Uitspraak
[appellant],
[geïntimeerde],
Gerechtshof Arnhem-Leeuwarden
In deze zaak, behandeld door het Gerechtshof Arnhem-Leeuwarden, stond de appellant centraal die in hoger beroep ging tegen een eerdere uitspraak van de rechtbank Leeuwarden. De appellant had de vordering ingesteld tegen de geïntimeerde, waarbij hij stelde dat hij ten onrechte was beschuldigd van seksuele intimidatie tijdens een taxirit. Het hof nam de inhoud van een eerder tussenarrest over en beoordeelde het bewijs dat door de appellant was aangedragen. De appellant had zes getuigen opgeroepen, maar het hof oordeelde dat de verklaringen van deze getuigen niet voldoende waren om de beschuldiging van de geïntimeerde te weerleggen.

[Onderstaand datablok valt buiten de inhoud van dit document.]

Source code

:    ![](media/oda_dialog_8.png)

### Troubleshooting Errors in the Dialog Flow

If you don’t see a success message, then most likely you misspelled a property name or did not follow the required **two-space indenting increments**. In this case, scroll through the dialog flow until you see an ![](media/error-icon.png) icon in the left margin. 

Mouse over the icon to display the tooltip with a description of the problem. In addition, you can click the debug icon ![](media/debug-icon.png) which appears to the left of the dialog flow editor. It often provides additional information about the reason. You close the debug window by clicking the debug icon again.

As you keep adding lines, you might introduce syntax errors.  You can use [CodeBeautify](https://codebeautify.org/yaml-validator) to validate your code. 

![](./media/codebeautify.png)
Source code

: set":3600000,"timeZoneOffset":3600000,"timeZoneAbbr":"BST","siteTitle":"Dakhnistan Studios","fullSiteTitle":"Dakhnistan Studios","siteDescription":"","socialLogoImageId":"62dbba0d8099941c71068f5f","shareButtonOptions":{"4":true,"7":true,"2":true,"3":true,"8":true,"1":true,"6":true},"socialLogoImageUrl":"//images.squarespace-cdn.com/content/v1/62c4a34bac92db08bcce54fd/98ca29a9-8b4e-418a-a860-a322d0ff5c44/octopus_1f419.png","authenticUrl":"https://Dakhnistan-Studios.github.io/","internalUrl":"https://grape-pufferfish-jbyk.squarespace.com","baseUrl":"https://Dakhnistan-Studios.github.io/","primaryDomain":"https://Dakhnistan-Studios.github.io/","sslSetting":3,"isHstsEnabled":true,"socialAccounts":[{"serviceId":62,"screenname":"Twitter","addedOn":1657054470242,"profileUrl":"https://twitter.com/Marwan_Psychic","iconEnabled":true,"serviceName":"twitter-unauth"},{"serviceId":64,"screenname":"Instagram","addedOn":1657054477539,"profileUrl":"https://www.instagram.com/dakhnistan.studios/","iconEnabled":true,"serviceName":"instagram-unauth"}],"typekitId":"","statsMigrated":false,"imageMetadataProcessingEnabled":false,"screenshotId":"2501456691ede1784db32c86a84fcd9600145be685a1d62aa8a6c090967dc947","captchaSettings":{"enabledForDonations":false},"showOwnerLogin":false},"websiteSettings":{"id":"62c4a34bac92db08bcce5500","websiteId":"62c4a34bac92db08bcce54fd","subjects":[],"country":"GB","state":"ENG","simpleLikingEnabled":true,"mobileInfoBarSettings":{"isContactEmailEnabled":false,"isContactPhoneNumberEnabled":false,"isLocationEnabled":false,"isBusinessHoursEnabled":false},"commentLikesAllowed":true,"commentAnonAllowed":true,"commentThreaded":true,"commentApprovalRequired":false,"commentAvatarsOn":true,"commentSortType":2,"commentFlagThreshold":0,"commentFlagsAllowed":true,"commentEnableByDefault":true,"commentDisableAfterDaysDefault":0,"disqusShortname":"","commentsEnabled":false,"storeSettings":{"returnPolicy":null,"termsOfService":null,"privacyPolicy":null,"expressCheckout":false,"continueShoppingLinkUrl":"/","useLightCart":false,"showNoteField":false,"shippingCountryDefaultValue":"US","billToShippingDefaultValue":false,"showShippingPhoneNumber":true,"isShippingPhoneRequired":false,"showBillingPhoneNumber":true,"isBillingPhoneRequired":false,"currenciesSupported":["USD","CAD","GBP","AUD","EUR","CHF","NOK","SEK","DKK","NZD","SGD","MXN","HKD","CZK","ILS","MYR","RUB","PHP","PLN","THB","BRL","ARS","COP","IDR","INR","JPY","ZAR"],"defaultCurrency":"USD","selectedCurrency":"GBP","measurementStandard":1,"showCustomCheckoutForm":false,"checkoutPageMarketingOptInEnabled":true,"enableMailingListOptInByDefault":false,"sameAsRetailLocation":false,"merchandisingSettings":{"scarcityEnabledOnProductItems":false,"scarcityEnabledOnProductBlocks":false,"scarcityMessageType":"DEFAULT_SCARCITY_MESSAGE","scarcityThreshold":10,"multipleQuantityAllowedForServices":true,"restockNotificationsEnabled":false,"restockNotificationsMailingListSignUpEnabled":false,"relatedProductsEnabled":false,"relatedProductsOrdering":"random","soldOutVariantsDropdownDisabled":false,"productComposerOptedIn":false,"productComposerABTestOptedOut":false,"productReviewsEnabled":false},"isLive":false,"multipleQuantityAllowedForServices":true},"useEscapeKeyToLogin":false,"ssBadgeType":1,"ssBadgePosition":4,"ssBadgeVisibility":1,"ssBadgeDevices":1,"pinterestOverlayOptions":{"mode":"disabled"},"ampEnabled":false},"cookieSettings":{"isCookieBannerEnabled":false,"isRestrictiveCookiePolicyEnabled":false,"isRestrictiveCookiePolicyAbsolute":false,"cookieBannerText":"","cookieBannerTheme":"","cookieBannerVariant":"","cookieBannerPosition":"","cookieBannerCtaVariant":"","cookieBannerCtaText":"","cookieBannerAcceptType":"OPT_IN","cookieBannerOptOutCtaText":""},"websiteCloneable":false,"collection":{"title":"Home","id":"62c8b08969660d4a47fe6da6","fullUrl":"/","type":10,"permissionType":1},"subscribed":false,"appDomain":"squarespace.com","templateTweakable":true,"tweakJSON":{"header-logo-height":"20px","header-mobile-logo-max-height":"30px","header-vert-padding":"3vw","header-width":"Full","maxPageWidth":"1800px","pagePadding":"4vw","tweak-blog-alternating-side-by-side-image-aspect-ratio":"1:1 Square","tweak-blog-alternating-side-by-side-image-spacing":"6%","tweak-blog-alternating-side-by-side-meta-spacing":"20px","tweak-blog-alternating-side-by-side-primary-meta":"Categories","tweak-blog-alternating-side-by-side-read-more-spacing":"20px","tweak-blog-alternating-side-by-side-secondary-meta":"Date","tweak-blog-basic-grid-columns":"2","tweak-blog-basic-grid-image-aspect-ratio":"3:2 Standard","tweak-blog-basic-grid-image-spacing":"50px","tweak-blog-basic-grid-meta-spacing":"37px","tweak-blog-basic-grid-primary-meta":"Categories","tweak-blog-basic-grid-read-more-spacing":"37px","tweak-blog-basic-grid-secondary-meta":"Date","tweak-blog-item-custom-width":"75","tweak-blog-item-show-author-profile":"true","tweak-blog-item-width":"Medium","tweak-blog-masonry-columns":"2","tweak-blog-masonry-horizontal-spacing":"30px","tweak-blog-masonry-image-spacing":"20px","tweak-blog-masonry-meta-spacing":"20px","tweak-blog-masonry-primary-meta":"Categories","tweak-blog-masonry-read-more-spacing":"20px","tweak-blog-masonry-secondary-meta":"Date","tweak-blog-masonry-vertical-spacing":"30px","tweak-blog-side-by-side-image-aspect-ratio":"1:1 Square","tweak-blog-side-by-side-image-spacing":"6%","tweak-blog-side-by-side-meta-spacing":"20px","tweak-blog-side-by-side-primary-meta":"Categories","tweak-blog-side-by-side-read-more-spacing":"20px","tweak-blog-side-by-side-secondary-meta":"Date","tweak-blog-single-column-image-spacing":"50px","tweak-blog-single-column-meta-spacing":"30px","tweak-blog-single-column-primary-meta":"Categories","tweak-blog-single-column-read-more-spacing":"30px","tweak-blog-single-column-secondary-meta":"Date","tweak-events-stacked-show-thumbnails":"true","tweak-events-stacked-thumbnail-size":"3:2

De verklaring van de geïntimeerde werd als authentiek en betrouwbaar beschouwd, terwijl de getuigen van de appellant geen directe kennis van de feiten hadden. Het hof concludeerde dat de appellant niet was geslaagd in het bewijs dat hij ten onrechte was beschuldigd. Het hof bekrachtigde het vonnis van de rechtbank, waarbij de appellant werd veroordeeld in de proceskosten van het hoger beroep. De uitspraak werd gedaan op 4 maart 2014.